Inga 3 has long been controversial. A previous iteration of the project was intended to sell power to the Southern African Power Pool - South Africa among its recipients - before President Kabila pulled the plug on the deal. Since the project was revived in 2013, it has been hounded by persistent concerns over its enormous price tag, vulnerability to corruption, and impacts on communities and the environment. It has also been criticized for the fact that the bulk of the power would be exported or sold to mining companies and little, if any, power would be left to address stubbornly low access rates in the DRC.

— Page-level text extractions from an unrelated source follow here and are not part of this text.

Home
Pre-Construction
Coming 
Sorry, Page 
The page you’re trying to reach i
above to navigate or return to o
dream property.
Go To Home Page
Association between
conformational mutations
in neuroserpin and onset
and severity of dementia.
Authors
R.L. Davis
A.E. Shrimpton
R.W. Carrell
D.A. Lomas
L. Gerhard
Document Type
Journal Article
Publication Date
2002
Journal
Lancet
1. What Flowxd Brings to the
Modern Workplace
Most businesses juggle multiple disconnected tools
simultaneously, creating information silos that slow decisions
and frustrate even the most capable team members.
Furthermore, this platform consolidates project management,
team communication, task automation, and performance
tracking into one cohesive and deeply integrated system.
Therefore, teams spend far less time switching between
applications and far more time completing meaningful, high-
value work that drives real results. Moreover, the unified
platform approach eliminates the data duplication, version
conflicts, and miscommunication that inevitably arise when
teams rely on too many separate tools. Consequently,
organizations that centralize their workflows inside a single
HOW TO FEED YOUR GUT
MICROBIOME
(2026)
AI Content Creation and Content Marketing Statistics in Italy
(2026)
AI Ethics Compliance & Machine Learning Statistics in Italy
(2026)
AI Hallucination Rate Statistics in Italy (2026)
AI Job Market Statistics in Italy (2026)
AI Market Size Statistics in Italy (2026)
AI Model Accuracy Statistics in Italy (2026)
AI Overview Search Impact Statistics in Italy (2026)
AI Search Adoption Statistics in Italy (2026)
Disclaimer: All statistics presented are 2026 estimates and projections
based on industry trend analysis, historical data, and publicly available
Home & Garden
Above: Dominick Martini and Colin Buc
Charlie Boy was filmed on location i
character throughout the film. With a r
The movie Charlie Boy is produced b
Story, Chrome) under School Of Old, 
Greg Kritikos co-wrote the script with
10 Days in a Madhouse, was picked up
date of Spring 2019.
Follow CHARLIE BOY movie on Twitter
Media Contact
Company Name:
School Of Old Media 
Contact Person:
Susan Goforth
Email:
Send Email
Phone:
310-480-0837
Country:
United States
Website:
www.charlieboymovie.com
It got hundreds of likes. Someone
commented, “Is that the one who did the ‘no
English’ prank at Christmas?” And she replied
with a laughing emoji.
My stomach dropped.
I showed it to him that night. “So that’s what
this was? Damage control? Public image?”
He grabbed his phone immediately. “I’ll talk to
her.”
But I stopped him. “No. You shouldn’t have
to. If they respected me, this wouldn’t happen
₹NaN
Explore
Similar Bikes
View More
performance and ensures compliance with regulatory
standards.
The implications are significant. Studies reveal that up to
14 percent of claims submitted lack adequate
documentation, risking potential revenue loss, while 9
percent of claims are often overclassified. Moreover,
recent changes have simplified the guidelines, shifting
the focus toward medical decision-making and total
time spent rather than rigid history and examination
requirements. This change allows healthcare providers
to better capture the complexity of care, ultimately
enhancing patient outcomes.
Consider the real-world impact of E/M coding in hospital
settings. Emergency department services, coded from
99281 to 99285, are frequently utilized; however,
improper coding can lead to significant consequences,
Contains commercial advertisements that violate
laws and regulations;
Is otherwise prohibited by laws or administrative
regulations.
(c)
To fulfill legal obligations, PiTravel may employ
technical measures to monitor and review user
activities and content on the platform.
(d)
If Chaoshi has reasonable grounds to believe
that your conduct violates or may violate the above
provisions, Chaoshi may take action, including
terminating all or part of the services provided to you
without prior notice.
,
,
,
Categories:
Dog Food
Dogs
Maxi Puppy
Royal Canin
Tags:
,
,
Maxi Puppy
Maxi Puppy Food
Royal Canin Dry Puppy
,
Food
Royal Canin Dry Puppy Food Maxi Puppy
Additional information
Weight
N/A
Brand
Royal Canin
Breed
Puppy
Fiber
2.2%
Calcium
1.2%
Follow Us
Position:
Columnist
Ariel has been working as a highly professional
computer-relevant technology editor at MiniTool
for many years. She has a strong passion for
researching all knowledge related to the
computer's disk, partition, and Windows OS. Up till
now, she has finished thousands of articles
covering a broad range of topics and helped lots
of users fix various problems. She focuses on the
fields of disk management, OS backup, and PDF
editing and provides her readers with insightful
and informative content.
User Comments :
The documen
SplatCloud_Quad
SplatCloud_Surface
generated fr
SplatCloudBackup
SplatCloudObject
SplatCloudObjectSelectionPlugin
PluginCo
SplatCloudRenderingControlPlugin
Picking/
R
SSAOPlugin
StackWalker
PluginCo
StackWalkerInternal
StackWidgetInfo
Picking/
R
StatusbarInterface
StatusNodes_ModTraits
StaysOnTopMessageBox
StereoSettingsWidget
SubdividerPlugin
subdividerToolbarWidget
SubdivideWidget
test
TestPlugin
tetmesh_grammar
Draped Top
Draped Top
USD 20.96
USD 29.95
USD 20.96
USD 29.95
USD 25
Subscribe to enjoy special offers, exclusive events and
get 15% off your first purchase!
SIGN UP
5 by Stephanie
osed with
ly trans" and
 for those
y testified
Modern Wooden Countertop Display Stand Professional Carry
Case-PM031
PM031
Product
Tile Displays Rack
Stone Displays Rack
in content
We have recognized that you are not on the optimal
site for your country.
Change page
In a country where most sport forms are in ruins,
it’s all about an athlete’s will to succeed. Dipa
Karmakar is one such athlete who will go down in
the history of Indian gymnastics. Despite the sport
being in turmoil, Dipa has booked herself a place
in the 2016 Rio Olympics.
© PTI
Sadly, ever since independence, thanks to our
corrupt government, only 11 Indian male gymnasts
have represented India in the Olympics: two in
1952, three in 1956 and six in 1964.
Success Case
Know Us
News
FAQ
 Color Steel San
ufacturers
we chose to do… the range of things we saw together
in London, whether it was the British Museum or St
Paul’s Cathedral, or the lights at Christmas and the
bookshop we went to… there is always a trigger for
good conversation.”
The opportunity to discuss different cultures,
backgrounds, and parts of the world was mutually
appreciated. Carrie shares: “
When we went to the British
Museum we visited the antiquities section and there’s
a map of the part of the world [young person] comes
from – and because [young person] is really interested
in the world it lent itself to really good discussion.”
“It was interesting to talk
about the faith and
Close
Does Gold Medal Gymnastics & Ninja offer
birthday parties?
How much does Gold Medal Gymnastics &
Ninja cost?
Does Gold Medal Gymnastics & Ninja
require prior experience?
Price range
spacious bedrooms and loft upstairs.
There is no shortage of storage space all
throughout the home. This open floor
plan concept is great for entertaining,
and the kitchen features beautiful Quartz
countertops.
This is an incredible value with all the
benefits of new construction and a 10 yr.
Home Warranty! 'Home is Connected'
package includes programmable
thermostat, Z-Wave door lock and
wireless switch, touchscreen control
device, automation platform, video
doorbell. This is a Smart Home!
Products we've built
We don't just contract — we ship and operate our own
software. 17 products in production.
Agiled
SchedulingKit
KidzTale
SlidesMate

Inga 3 has struggled to attract financing because prospective financiers are skittish about the financial risks of what would be, conservatively, a $14 billion investment: International Rivers produced an economic analysis of the project last year, entitled “In Debt and In The Dark,” that showed a high likelihood that the project would lose millions of dollars every year. The project’s political risks are extremely high as well, with uncertainty over the the duration of Kabila’s reign, and regular political interference: In 2016, the World Bank cancelled its involvement after control of the project was wrested by President Kabila.

Meanwhile, plummeting costs of wind and solar power have changed the assumptions about what is possible. According to a study we commissioned last year, South Africa could meet its electricity needs more cheaply by harnessing its own solar and wind potential. In the most likely scenarios, importing power from Inga 3 would be considerably more expensive; in the worst case, additional expense could rise as high as 4 trillion rand.

South Africa is currently in midst of preparing a new IRP, though it is not being released, which will chart the country’s energy pathway for years and decades to come. With new leadership at the ANC, this is an important moment to take stock of those initiatives and deals from the Zuma era that are worth honoring, and those that should be discarded. As the country moves into the post-Zuma era, dodgy deals like the agreement to buy power from Inga 3 should be left in the past.